> **Exercise aim**: Please reproduce the part of the betting text starting with "Developing this intuition" and going on through "when it’s smaller.", word for word.

> **Selected text**:
···

Well-known betting exchanges include:
- ProphetX
- Rebet
- Novig
- Sporttrade
Why does this matter?
For top-down betting strategies, who sets the line is just as important as the line itself.
Market making sportsbooks produce some of the sharpest odds available and are best treated as a reference point for fair pricing. On the other hand, retail sportsbooks post many inefficient odds, but they also react quickly by limiting winning players. Betting exchanges can offer excellent prices, but only when liquidity is high enough to prevent adverse selection.
In practice, sportsbooks don’t fall neatly into one category. For example, FanDuel prices player props very sharply while market makers may be less reliable in these niche markets. Understanding which sportsbooks are sharp in which markets allows you to:
- Identify true pricing discrepancies
- Avoid mistaking adverse selection for value
- Choose the right books to anchor your probability estimates.
Developing this intuition is a meaningful edge on its own. For a deeper breakdown of which sportsbooks tend to be sharp in specific markets, see this article.
Bet Sizing with the Kelly Criterion
After finding a +EV bet, the next question is how much should you bet?
The Kelly Criterion is a formula used in gambling, investing, and trading to determine the optimal fraction of your bankroll to wager in order to maximize long-term growth. While the proof is outside the scope of this post, the intuition is simple: bet more when your edge is larger, and less when it’s smaller.
The Kelly formula is:
\[f = \frac{bp-q}{b}\]where:
- \(f =\) fraction of bankroll to bet
- \(b =\) decimal odds of the bet (What are decimal odds?)

···

> **Records**:

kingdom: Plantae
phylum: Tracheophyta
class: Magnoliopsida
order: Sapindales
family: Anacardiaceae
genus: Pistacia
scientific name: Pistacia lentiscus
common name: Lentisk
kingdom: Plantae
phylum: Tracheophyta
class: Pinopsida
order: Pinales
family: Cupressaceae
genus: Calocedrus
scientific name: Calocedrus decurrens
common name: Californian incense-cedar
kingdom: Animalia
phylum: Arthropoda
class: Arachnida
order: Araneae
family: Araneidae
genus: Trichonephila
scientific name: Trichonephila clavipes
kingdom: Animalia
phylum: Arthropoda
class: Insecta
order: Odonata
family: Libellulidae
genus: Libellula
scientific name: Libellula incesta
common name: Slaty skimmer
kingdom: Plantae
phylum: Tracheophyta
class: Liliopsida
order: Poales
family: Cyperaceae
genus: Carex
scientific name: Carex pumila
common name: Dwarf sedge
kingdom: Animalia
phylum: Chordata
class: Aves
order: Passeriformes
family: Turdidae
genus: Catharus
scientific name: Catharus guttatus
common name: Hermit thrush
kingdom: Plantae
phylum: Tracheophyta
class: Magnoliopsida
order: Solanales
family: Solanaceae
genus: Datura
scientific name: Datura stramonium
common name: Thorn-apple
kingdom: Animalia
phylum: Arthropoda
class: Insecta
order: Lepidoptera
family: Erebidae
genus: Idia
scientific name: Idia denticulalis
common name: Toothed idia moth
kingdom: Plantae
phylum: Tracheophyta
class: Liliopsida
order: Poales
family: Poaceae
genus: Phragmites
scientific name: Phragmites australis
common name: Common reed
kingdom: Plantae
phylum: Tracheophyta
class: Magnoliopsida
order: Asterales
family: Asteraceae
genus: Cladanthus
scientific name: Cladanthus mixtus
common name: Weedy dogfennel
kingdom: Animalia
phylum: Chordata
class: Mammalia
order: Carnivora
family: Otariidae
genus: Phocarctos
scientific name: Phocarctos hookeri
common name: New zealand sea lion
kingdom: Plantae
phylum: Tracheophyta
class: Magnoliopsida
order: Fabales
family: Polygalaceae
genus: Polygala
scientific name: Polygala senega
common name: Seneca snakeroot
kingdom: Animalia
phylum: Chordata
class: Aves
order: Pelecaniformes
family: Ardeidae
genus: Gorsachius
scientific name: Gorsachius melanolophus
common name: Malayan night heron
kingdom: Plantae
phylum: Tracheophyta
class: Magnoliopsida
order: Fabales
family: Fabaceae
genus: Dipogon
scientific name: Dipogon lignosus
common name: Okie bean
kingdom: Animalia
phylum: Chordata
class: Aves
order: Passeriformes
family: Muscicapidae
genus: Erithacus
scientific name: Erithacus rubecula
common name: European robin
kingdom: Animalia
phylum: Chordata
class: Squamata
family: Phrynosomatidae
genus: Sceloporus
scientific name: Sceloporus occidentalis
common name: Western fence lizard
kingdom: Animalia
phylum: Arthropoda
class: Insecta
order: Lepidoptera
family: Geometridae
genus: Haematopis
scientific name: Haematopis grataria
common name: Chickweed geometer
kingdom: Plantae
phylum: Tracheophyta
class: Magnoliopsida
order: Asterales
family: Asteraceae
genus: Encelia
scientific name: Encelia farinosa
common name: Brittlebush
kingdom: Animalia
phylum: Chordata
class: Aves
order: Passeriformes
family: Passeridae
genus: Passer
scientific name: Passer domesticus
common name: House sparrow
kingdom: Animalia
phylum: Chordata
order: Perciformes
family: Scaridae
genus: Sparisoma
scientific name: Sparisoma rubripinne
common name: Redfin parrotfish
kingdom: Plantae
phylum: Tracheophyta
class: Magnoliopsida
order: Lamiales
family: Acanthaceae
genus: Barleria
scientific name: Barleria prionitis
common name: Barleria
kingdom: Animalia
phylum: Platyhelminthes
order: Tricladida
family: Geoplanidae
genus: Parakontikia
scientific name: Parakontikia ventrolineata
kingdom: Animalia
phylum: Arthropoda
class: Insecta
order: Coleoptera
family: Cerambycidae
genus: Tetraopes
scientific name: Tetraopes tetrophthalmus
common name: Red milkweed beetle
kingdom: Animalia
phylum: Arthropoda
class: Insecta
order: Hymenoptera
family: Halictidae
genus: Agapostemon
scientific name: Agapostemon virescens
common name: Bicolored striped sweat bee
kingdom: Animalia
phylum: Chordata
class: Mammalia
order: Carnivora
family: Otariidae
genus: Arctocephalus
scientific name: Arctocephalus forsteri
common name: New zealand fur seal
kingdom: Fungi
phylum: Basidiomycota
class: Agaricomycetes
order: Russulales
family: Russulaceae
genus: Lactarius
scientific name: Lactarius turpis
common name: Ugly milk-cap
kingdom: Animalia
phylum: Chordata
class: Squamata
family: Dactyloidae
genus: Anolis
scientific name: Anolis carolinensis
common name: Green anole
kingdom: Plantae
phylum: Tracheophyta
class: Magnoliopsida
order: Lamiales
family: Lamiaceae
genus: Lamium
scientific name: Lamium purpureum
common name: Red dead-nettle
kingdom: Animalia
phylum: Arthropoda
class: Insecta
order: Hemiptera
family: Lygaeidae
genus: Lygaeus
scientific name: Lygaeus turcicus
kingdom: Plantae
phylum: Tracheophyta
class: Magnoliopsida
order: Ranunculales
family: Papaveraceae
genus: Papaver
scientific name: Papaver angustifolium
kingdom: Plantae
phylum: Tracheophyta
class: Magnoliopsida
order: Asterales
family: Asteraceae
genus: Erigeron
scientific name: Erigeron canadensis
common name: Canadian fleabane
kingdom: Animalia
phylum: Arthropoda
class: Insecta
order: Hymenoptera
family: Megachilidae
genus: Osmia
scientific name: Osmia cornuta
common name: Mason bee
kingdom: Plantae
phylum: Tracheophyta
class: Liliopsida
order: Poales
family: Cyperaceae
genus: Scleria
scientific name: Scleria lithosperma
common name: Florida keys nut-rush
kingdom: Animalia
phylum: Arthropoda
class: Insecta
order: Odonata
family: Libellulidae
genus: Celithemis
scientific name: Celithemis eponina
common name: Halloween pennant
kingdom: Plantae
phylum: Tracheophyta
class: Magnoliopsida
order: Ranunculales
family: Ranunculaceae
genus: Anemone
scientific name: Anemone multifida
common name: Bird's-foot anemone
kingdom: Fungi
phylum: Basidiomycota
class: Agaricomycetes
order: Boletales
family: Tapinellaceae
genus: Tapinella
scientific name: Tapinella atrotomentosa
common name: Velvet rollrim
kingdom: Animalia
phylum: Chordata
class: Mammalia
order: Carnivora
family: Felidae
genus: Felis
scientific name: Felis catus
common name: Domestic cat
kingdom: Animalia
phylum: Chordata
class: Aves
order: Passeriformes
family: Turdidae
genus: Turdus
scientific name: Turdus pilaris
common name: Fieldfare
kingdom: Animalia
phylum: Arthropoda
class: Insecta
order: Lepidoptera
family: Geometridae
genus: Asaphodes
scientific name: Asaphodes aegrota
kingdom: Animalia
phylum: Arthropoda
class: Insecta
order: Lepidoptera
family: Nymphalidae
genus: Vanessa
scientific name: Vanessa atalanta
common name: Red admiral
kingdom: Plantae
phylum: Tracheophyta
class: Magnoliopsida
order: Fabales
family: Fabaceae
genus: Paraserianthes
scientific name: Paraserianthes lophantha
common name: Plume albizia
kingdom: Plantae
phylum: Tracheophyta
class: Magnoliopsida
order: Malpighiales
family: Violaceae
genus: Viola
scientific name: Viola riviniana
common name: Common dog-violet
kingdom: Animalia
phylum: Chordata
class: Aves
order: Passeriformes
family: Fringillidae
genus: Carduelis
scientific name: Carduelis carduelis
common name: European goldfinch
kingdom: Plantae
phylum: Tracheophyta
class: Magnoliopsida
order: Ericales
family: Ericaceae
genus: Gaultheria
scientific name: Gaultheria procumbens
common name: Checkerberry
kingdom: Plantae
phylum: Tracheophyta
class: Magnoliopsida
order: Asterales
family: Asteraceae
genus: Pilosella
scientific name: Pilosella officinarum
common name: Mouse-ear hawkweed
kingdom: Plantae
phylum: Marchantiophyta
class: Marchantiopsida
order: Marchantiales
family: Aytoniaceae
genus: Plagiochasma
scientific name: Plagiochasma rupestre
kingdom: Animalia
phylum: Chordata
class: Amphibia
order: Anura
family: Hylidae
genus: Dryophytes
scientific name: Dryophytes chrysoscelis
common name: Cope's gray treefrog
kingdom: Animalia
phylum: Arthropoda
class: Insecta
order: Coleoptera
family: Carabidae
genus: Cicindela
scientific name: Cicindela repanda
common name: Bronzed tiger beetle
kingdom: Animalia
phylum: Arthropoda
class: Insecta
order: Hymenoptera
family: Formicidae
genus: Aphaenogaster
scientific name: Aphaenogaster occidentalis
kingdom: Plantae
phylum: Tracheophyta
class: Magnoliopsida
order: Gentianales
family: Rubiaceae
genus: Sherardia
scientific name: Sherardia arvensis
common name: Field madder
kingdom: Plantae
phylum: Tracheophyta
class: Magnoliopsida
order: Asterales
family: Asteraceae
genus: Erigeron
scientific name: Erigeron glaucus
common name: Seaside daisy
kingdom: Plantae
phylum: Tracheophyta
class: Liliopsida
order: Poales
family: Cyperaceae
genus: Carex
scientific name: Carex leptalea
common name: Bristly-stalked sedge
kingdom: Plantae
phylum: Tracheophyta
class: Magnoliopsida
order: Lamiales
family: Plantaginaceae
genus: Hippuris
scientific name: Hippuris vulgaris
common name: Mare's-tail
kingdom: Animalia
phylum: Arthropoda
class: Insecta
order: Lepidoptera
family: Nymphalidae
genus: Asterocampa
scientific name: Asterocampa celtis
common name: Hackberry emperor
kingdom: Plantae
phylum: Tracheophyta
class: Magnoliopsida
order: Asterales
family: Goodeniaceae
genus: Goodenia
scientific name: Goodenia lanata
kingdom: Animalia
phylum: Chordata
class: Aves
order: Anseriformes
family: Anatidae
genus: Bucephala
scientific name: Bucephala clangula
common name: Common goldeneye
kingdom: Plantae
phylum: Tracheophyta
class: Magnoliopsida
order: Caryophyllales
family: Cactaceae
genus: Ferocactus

···

> **Problem solution**:
Developing this intuition is a meaningful edge on its own. For a deeper breakdown of which sportsbooks tend to be sharp in specific markets, see this article.
Bet Sizing with the Kelly Criterion
After finding a +EV bet, the next question is how much should you bet?
The Kelly Criterion is a formula used in gambling, investing, and trading to determine the optimal fraction of your bankroll to wager in order to maximize long-term growth. While the proof is outside the scope of this post, the intuition is simple: bet more when your edge is larger, and less when it’s smaller.